If a teacher interferes with their meal time, they hand them the card. As Rowell and McGlothlin put it, “It can be hard for a child to stand up to an authority figure, but he might be able to hand over a note from a parent.”
The idea behind the card is to put an end to the recent trend of school authorities inserting their opinions on what is best for each child to eat. A few months ago, a preschooler had Oreos confiscated from her lunch because they’re too sugary. Prior to that, a different teacher confiscated a child’s “unhealthy” homemade lunch and made her eat cafeteria chicken nuggets instead. It’s not unusual for teachers to remove items from lunches, or even send home notes telling parents what they are and are not allowed to bring.
In the case of a peanut allergy or other dangers to kids, this makes sense. But when the interference is based solely on the teacher’s opinion of what a kid should be eating, that’s a problem. Parents have the right to decide what their kids eat for lunch, and save for abusive situations or instances where a child is violating an official school policy, teachers shouldn’t interfere.

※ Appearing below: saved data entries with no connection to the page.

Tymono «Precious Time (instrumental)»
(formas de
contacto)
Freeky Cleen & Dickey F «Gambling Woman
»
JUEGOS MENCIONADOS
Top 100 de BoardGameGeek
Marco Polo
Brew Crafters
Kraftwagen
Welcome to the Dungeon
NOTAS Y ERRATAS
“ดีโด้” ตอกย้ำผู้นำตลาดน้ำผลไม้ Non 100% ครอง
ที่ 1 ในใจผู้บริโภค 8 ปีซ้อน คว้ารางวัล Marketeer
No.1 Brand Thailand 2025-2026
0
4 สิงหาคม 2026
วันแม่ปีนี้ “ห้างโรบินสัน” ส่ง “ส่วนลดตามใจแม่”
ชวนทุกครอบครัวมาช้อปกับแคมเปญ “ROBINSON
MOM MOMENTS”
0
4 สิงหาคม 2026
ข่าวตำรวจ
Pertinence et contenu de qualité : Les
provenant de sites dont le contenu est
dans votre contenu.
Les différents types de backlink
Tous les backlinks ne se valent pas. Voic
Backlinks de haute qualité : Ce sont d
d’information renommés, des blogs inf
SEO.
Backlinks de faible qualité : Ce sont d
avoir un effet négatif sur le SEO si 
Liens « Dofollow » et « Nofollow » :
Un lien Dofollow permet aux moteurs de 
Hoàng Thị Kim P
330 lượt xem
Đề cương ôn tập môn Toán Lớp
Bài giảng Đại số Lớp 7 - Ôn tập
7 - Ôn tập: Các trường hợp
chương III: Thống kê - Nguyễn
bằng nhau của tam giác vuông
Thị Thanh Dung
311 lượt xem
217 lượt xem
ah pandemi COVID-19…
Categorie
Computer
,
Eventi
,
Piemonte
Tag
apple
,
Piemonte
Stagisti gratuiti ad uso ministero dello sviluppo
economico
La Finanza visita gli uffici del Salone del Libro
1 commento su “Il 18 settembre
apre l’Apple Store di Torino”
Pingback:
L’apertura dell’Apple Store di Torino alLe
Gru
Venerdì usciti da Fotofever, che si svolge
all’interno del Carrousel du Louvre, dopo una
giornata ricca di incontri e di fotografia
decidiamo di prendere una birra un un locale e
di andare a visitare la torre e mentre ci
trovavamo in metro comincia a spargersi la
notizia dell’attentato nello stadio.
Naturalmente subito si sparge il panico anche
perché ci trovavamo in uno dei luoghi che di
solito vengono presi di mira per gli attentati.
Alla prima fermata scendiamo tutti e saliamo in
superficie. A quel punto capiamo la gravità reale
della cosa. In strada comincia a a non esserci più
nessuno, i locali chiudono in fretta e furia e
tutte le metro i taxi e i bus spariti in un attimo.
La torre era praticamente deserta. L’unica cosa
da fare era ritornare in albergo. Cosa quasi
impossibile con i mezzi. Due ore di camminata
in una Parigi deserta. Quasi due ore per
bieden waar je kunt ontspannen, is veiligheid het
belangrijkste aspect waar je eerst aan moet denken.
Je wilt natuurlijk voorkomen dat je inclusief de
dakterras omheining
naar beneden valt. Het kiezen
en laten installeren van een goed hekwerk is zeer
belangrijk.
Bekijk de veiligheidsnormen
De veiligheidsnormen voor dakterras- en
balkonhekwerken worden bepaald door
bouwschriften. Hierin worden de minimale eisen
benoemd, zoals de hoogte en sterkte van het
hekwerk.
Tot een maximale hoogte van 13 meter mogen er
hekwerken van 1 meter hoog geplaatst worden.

When you’re the parent of a young child, the world is constantly scrutinizing your choices. Whether you feed your kids McDonald’s twice a week or try to keep your family strictly Paleo, you can almost guarantee someone will have a strong opinion about it. Opinions are one thing, but asserting your will over a parent’s is something else entirely, and it means a conversation needs to take place. A polite, helpful card that speaks up for your choices in situations where you’re not present sounds like a brilliant way to open up a dialogue.